Print verbatim every line starting at the one that contains "middle dip: (545, 203)" and ending at the final line of the records; include both endpoints.

# Limb landmark coordinates
::::

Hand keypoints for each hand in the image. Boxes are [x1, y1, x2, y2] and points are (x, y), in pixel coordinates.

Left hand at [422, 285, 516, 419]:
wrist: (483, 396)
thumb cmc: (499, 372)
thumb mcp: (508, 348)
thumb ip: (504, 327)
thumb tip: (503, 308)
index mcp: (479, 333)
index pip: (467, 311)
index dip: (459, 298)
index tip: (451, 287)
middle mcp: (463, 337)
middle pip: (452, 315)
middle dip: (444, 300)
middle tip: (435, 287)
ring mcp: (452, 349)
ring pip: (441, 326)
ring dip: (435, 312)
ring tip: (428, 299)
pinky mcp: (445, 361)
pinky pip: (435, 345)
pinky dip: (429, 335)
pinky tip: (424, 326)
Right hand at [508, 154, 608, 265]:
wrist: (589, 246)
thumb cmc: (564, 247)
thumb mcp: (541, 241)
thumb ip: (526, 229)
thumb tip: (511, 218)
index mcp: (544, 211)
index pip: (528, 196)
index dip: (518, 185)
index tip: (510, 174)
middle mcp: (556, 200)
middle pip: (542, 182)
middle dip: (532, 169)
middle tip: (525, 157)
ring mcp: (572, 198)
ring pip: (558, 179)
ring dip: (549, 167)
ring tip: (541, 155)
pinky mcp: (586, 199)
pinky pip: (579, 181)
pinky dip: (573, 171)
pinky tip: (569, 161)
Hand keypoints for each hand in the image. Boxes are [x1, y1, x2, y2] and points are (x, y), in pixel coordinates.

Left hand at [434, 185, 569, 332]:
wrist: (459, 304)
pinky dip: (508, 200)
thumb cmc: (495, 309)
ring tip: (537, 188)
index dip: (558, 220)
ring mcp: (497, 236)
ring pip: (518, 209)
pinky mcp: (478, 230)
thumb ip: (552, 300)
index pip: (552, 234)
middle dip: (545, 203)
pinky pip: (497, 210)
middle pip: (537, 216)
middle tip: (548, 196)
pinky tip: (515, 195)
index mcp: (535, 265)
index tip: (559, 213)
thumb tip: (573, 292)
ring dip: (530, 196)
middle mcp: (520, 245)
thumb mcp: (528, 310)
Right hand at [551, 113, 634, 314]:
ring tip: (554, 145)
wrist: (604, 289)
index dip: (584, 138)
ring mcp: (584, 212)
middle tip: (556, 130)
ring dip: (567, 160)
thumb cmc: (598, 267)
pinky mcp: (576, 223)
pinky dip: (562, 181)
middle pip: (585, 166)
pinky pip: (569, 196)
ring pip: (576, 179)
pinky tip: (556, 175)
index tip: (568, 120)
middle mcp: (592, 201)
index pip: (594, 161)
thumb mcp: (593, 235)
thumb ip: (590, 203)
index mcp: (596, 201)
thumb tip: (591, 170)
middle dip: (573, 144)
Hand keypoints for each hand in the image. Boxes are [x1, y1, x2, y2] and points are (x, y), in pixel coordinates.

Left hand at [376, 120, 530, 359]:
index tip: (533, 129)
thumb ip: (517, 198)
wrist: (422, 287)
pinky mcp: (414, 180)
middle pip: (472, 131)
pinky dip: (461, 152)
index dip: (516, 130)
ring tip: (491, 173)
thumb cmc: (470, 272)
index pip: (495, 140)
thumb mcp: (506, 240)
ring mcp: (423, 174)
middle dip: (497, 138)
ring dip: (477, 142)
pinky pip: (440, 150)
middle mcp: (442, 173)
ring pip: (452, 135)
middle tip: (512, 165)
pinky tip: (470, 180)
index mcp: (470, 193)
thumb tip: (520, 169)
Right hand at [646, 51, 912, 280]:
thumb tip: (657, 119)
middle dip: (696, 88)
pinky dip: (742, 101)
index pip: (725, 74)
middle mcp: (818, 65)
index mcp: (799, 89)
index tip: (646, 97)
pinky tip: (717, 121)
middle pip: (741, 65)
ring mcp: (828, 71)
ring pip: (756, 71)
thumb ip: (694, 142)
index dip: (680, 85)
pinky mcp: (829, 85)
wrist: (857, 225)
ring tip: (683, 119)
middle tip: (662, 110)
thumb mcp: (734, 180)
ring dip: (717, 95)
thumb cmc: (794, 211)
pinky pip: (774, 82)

::::

# Answer space
middle dip: (545, 203)
pinky pip: (497, 210)
middle pip: (537, 216)
middle tip: (548, 196)
pinky tip: (515, 195)
index mcp: (535, 265)
index tip: (559, 213)
thumb tip: (573, 292)
ring dip: (530, 196)
middle mcp: (520, 245)
thumb mcp: (528, 310)
Right hand at [551, 113, 634, 314]:
ring tip: (554, 145)
wrist: (604, 289)
index dip: (584, 138)
ring mcp: (584, 212)
middle tip: (556, 130)
ring dip: (567, 160)
thumb cmc: (598, 267)
pinky mcp: (576, 223)
pinky dip: (562, 181)
middle pip: (585, 166)
pinky pip: (569, 196)
ring pip: (576, 179)
pinky tip: (556, 175)
index tip: (568, 120)
middle mcp: (592, 201)
index pip: (594, 161)
thumb mcp: (593, 235)
thumb ip: (590, 203)
index mcp: (596, 201)
thumb tip: (591, 170)
middle dip: (573, 144)
Hand keypoints for each hand in the image. Boxes are [x1, y1, x2, y2] and points are (x, y), in pixel coordinates.

Left hand at [376, 120, 530, 359]:
index tip: (533, 129)
thumb ip: (517, 198)
wrist: (422, 287)
pinky mcp: (414, 180)
middle pip: (472, 131)
pinky dip: (461, 152)
index dip: (516, 130)
ring tip: (491, 173)
thumb cmc: (470, 272)
index pip: (495, 140)
thumb mcp: (506, 240)
ring mcp: (423, 174)
middle dip: (497, 138)
ring dip: (477, 142)
pinky pip: (440, 150)
middle mcp: (442, 173)
ring pip: (452, 135)
middle tip: (512, 165)
pinky tip: (470, 180)
index mcp: (470, 193)
thumb tip: (520, 169)
Right hand at [646, 51, 912, 280]:
thumb tip: (657, 119)
middle dip: (696, 88)
pinky dip: (742, 101)
index pip: (725, 74)
middle mcp: (818, 65)
index mcp: (799, 89)
index tip: (646, 97)
pinky tip: (717, 121)
middle pip: (741, 65)
ring mcp: (828, 71)
ring pip: (756, 71)
thumb ip: (694, 142)
index dip: (680, 85)
pinky mcp: (829, 85)
wrist: (857, 225)
ring tip: (683, 119)
middle tip: (662, 110)
thumb mcp: (734, 180)
ring dip: (717, 95)
thumb cmc: (794, 211)
pinky pip: (774, 82)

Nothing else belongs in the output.